In answer to the question, “Are ‘Anonymous Fathers’ Really a Problem?” our response is “yes, and we are only beginning to find out just how much of a problem.”

We have been very encouraged this week to read the dialogue between Slate’s William Saletan and the New York Times’ Ross Douthat. It is an example of a substantive, civil, and even cheerful exchange between two people who have very different views. Such exchanges are possible only when all parties are willing to do the difficult work of seeking to understand fully the positions of others. Unfortunately, Dr. Johnson McGee’s post shows no evidence that she has made any effort at all to understand our position. Instead, she criticizes a caricature of our work.

Finally, we would like to give Dr. Johnson McGee the benefit of the doubt regarding her use of the term “crusade” to describe our work.

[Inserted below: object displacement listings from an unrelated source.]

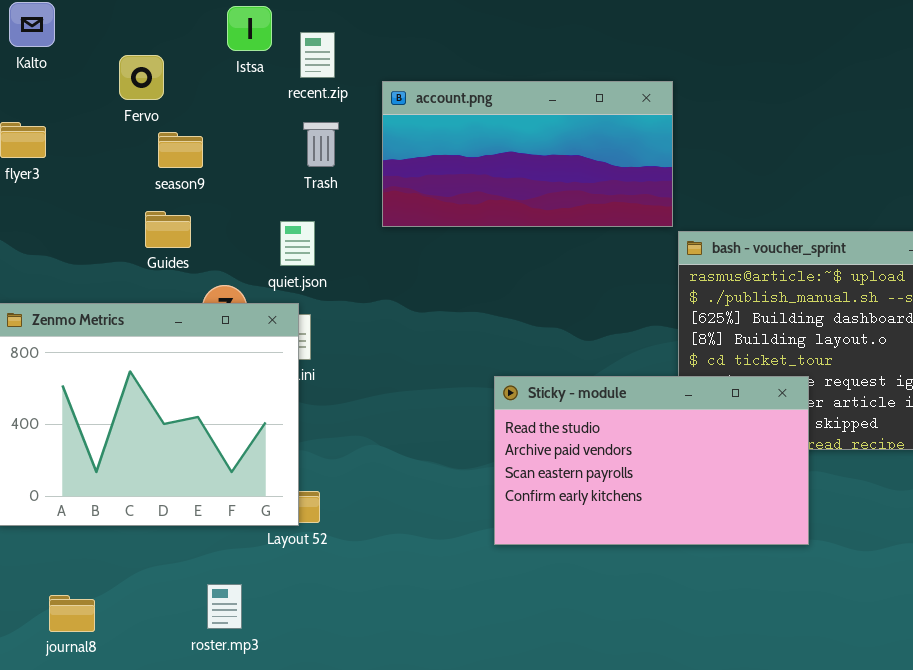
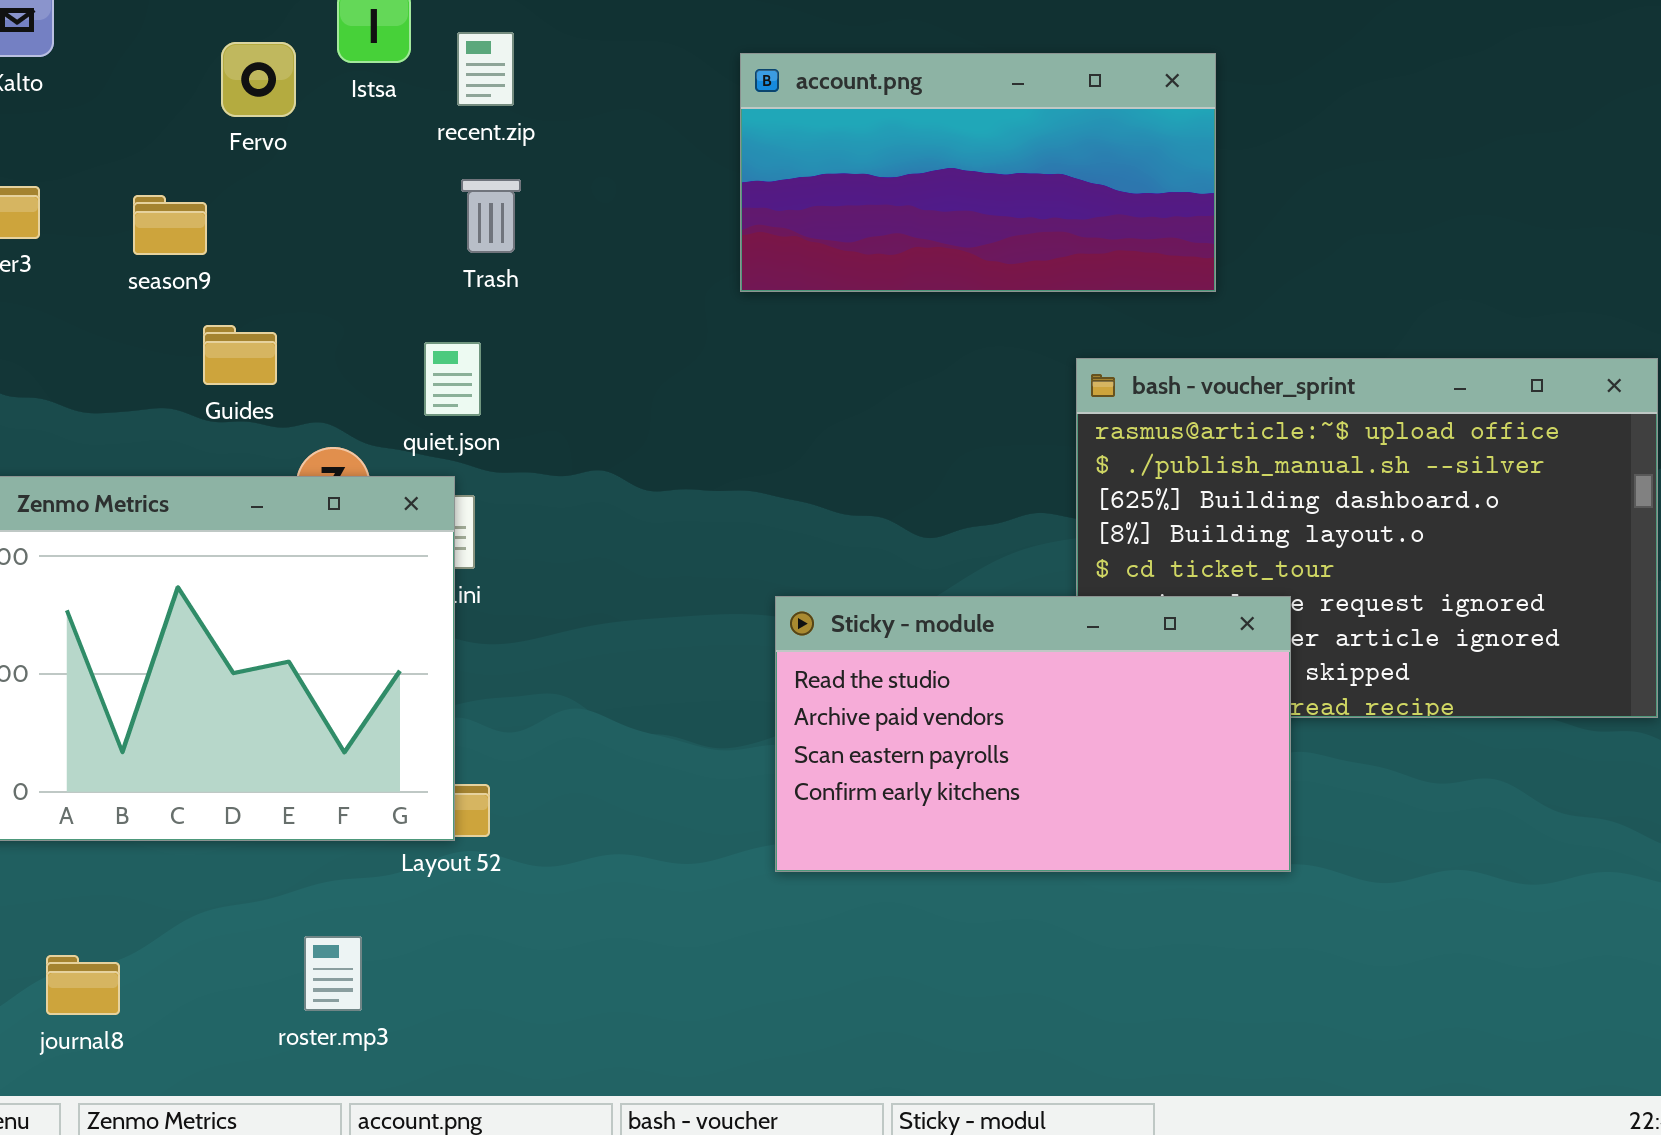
Fervo: [119,55,164,100] -> [221,42,296,117], moved
account.png: [382,81,673,227] -> [740,53,1216,292], moved
season9: [158,132,203,168] -> [133,195,207,255], moved

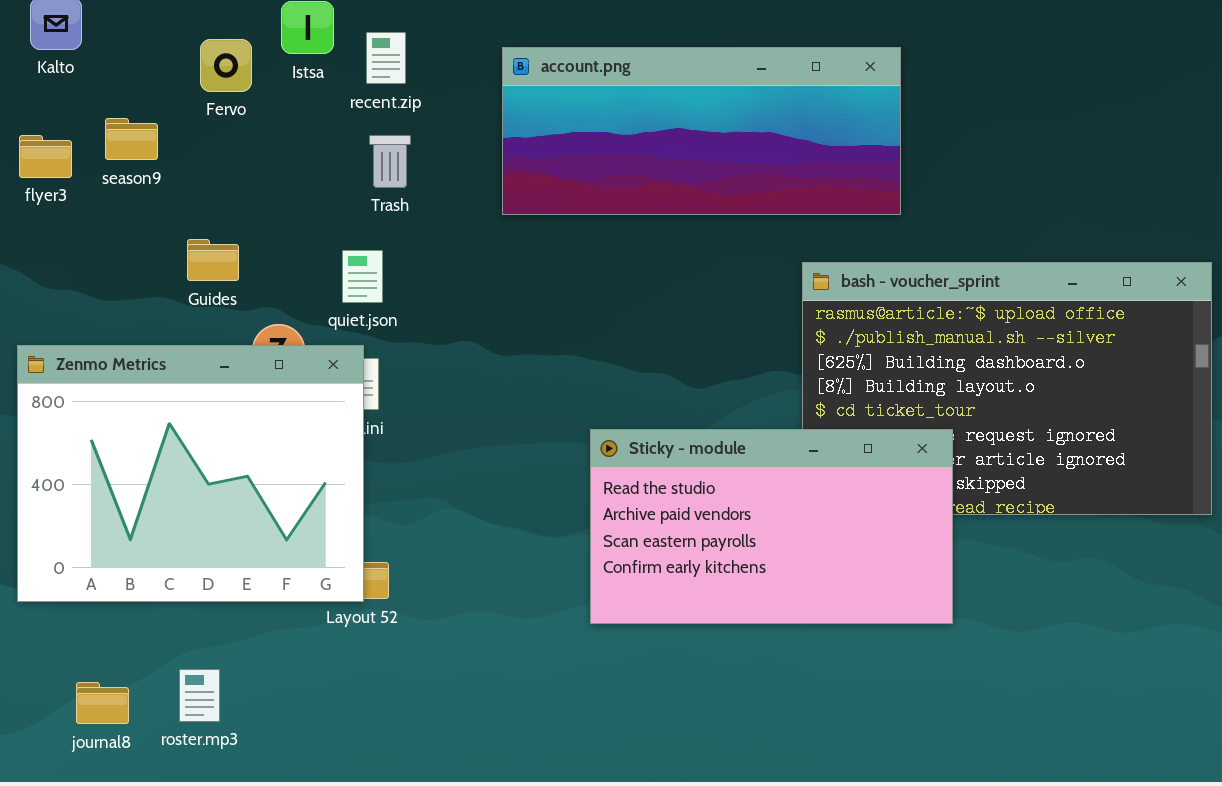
account.png: [740,53,1216,292] -> [502,47,901,215], resized
season9: [133,195,207,255] -> [105,118,158,160], moved
roster.mp3: [304,936,362,1011] -> [179,669,220,722], moved

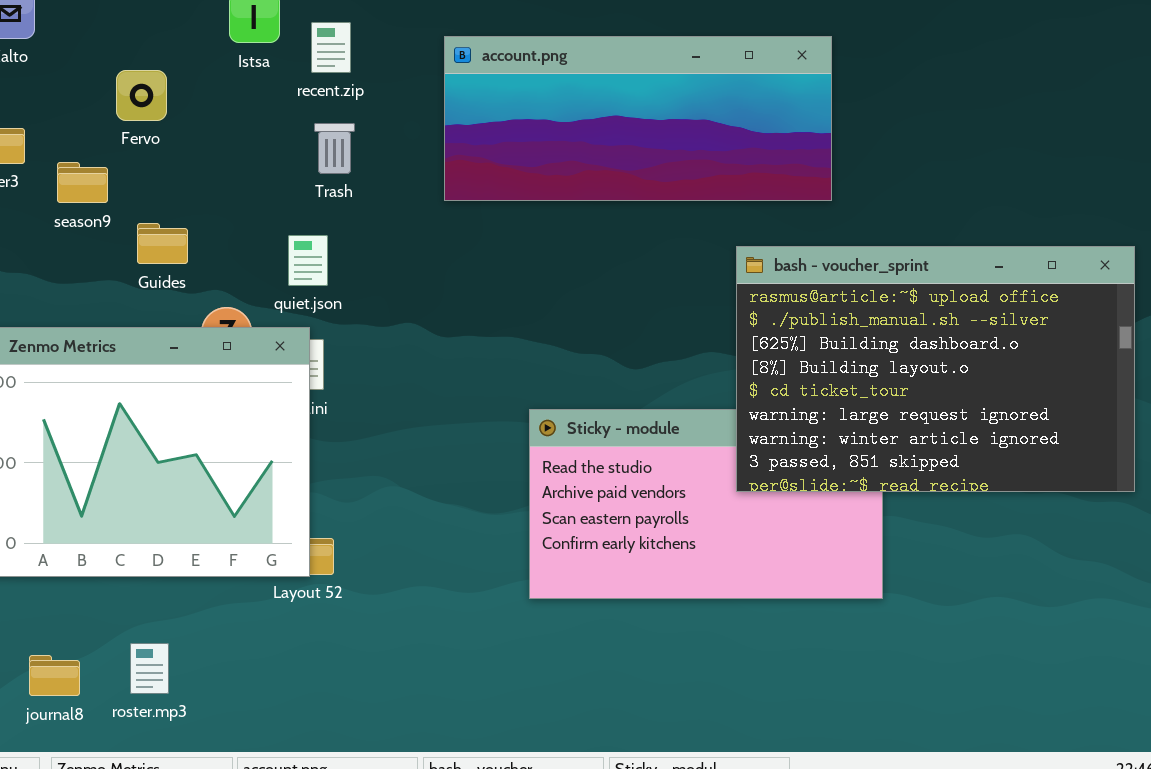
Fervo: [200,39,252,92] -> [116,70,167,121], moved
season9: [105,118,158,160] -> [57,162,108,203], moved
bash - voucher_sprint: [802,262,1212,515] -> [736,246,1135,492], raised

Perhaps it was a poorly considered word choice in a hastily written blog post. If so, then we would like to bring to her attention that its connotations are not helpful to a substantial discussion of important ideas.

At the same time, however, we do not want to be passive-aggressive with regard to this matter, making some subtle dig by simply bringing up the use of the word “crusade.” We will state it plainly: if you wish to criticize our work because we are Christians, then please do so directly. We make no secret of the fact that we are Christians, nor do we make any apologies for addressing the issues of bioethics from a perspective that is informed by one of the world’s great religious traditions.

To criticize a caricature of our views or to mock and dismiss our work because we are Christians is to demonstrate an intellectual indolence that is beneath the standards of the American Journal of Bioethics and that is in direct opposition to the character of the entire history of the field of bioethics.


Jennifer Lahl is the executive producer, director, and co-writer of Anonymous Father’s Day and the founder and president of The Center for Bioethics and Culture.

Matthew Eppinette is the associate producer and co-writer of Anonymous Father’s Day and new media manager at The Center for Bioethics and Culture.